“If you track the real-time weather situation the typhoon will continue to affect Shandong province for a while, so we are still warning local ports and ships to take related precautions during the period,” an official with the Shandong Maritime Safety Administration told Mysteel on Monday.
Operations at some local ports in Shandong were totally suspended over the past weekend to avoid risks to safety as the typhoon sliced its way through the province. However, by Monday some ports had already started to gradually resume their operations, especially regarding ship docking and berthing at the harbors.
“We are resuming ship berthing bit by bit, according to weather conditions in each port now, and the truck transportation from and to ports is also normal now,” an official with Qingdao port confirmed Monday morning. Before that, the port had gradually suspended ship berthing operations from late on August 9, the official added.
The typhoon made landfall in South China’s Fujian province on Friday after pummelling Taiwan and proceeded northward over the weekend, as Mysteel reported.

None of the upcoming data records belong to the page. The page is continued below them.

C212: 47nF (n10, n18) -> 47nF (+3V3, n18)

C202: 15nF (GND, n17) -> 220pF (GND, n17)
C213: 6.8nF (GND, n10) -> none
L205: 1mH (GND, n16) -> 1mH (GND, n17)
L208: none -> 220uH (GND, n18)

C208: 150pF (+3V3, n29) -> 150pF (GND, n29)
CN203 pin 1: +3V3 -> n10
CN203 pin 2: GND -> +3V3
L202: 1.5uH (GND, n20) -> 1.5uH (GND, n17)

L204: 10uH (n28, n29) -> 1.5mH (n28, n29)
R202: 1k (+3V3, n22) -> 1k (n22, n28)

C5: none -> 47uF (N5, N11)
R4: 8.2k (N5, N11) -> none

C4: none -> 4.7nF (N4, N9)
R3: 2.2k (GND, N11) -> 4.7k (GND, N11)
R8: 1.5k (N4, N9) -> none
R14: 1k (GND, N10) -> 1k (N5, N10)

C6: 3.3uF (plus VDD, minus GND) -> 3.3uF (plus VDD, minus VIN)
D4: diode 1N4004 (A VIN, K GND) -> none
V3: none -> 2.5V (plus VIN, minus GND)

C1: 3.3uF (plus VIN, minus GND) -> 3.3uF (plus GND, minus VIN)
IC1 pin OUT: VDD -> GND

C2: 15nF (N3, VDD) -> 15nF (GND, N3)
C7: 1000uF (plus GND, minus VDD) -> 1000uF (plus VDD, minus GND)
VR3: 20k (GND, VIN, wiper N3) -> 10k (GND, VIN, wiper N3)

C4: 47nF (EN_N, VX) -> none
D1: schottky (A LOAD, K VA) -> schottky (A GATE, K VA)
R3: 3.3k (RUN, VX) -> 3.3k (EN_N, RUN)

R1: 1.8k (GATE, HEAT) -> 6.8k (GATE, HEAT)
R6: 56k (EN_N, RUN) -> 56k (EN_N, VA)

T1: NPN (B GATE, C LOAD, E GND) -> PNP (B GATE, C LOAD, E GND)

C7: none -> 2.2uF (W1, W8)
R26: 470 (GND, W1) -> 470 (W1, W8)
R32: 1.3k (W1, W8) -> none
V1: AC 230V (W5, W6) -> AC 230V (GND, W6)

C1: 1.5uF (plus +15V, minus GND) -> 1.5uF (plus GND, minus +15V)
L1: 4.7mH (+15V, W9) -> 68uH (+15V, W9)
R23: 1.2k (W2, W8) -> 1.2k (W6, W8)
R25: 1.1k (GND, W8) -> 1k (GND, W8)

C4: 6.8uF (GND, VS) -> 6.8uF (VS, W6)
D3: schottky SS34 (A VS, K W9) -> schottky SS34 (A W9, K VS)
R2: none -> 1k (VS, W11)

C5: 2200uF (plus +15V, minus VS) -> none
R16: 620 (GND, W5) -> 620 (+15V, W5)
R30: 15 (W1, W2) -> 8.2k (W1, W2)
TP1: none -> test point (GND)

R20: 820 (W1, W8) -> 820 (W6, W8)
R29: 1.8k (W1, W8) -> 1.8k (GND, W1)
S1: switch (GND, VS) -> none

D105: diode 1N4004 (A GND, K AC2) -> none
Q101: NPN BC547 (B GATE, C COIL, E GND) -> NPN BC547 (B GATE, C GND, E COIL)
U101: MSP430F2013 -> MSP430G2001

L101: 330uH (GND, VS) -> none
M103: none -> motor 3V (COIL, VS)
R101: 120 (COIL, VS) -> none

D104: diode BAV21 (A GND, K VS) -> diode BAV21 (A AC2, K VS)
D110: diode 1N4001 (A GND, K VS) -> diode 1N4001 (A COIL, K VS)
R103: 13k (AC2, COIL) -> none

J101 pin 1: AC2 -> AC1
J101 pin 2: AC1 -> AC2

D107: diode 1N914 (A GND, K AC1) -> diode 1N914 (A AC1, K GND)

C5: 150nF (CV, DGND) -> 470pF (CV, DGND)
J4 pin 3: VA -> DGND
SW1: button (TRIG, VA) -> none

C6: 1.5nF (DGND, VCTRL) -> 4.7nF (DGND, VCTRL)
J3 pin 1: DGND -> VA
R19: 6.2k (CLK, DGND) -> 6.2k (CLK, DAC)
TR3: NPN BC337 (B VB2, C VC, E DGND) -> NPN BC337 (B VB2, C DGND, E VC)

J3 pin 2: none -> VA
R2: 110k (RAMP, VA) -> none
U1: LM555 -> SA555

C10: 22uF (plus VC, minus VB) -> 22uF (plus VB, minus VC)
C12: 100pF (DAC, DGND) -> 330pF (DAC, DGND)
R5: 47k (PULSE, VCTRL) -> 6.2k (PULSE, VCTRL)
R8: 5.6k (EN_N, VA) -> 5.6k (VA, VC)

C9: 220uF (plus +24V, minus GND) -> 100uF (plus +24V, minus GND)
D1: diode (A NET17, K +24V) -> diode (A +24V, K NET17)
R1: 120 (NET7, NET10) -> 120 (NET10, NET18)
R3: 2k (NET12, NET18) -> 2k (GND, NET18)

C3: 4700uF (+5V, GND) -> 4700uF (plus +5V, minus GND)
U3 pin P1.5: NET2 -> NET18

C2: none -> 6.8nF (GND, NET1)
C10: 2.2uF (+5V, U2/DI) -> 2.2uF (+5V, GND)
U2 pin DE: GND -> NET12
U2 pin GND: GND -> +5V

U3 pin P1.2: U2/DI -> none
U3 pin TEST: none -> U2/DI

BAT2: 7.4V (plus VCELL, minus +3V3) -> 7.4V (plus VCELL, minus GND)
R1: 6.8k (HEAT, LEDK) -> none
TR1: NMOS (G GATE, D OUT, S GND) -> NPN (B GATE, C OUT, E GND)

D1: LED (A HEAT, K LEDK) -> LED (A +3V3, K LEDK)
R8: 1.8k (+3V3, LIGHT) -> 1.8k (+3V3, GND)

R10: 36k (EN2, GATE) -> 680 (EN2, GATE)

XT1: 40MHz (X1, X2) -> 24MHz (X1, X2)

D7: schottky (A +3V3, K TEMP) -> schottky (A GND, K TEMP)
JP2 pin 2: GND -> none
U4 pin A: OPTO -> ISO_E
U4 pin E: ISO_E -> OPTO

As of 17:00 on Sunday, Lekima had impacted 6.5 million people in six provinces and cities in East and South China, including Zhejiang, Jiangsu, Anhui, Shandong and Fujian provinces, had claimed at least 32 lives and led some 1.5 million people to be evacuated, according to reports from China’s official media Xinhua News.
“For a typhoon as powerful as this, the results could be much worse were it not for the countermeasures prepared in advance,” a steel market source based in Shanghai said.
Though the destructive typhoon flooded land and damaged houses, China’s steel market in these regions was not affected much and as of noon Monday was quickly recovering from the short-term disruption, Mysteel Global understands.
“We held a meeting the day before (Lekima’s arrival) and our general manager led an emergency team in person to counter it,” an official with a steel mill based in Ningbo city, a coastal city in Zhejiang, told Mysteel Global on Monday. “We did a lot of preparation including building up sandbags, so our plant was not flooded, and production was not disrupted at all.”
Another steel company in Hangzhou city, Zhejiang provincial capital and close to the sea, also confirmed to Mysteel there was no impact on production from the typhoon.
“The heavy rains only lasted for one day and the weather turned to be nice after the typhoon left. Our business is as usual,” a steel trader in Hangzhou said.
“As the typhoon had generally been expected, steel traders closed their businesses early last Friday – due to absence of demand – but over the weekend, demand has gradually recovered, even though a few construction sites in Wenzhou and Taizhou cities (in Zhejiang) are still coping with minor flooding,” another market watcher based in Zhejiang province observed.
Over the weekend, operations at some ports along the Yangtze River in Jiangsu province and in Shandong were partially affected by the typhoon weather, but as of early Monday, business had resumed, Mysteel Global understands.
“Ports such as Jiangyin, Taicai, Zhangjiagang and Ruhao (all in Jiangsu) suspended ship berthing and departing over the weekend, but now such operations are gradually returning to normal,” a Shanghai-based market source said.